## Exercise objective
Could you transcribe every entry exactly, leaving nothing out?

## Recorded data
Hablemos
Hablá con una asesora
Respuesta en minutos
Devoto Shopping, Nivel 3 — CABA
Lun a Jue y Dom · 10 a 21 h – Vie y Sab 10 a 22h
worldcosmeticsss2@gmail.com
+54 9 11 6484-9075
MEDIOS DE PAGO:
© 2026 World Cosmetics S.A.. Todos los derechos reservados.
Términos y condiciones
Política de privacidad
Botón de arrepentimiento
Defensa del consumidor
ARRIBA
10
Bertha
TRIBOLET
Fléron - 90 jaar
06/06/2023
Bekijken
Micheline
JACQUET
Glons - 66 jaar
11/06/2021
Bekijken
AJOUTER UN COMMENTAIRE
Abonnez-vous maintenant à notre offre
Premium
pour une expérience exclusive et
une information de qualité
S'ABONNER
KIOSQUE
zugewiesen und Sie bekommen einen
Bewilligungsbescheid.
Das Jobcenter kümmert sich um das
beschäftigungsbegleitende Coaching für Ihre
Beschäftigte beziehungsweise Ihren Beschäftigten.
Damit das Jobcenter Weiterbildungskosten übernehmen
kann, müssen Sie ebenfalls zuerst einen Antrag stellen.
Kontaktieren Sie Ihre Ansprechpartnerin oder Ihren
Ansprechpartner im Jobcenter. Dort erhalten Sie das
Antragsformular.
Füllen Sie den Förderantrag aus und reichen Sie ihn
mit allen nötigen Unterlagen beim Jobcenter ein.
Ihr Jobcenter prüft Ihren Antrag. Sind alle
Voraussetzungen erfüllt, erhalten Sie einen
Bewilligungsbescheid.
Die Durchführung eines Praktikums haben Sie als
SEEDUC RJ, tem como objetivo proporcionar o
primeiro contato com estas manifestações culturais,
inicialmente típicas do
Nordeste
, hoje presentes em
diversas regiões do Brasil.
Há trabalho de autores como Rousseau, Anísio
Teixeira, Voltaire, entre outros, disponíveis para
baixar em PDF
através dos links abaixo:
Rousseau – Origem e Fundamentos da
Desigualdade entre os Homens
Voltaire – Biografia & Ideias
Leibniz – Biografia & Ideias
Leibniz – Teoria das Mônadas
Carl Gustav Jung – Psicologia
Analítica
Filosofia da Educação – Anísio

## Output
Hablemos
Hablá con una asesora
Respuesta en minutos
Devoto Shopping, Nivel 3 — CABA
Lun a Jue y Dom · 10 a 21 h – Vie y Sab 10 a 22h
worldcosmeticsss2@gmail.com
+54 9 11 6484-9075
MEDIOS DE PAGO:
© 2026 World Cosmetics S.A.. Todos los derechos reservados.
Términos y condiciones
Política de privacidad
Botón de arrepentimiento
Defensa del consumidor
ARRIBA
10
Bertha
TRIBOLET
Fléron - 90 jaar
06/06/2023
Bekijken
Micheline
JACQUET
Glons - 66 jaar
11/06/2021
Bekijken
AJOUTER UN COMMENTAIRE
Abonnez-vous maintenant à notre offre
Premium
pour une expérience exclusive et
une information de qualité
S'ABONNER
KIOSQUE
zugewiesen und Sie bekommen einen
Bewilligungsbescheid.
Das Jobcenter kümmert sich um das
beschäftigungsbegleitende Coaching für Ihre
Beschäftigte beziehungsweise Ihren Beschäftigten.
Damit das Jobcenter Weiterbildungskosten übernehmen
kann, müssen Sie ebenfalls zuerst einen Antrag stellen.
Kontaktieren Sie Ihre Ansprechpartnerin oder Ihren
Ansprechpartner im Jobcenter. Dort erhalten Sie das
Antragsformular.
Füllen Sie den Förderantrag aus und reichen Sie ihn
mit allen nötigen Unterlagen beim Jobcenter ein.
Ihr Jobcenter prüft Ihren Antrag. Sind alle
Voraussetzungen erfüllt, erhalten Sie einen
Bewilligungsbescheid.
Die Durchführung eines Praktikums haben Sie als
SEEDUC RJ, tem como objetivo proporcionar o
primeiro contato com estas manifestações culturais,
inicialmente típicas do
Nordeste
, hoje presentes em
diversas regiões do Brasil.
Há trabalho de autores como Rousseau, Anísio
Teixeira, Voltaire, entre outros, disponíveis para
baixar em PDF
através dos links abaixo:
Rousseau – Origem e Fundamentos da
Desigualdade entre os Homens
Voltaire – Biografia & Ideias
Leibniz – Biografia & Ideias
Leibniz – Teoria das Mônadas
Carl Gustav Jung – Psicologia
Analítica
Filosofia da Educação – Anísio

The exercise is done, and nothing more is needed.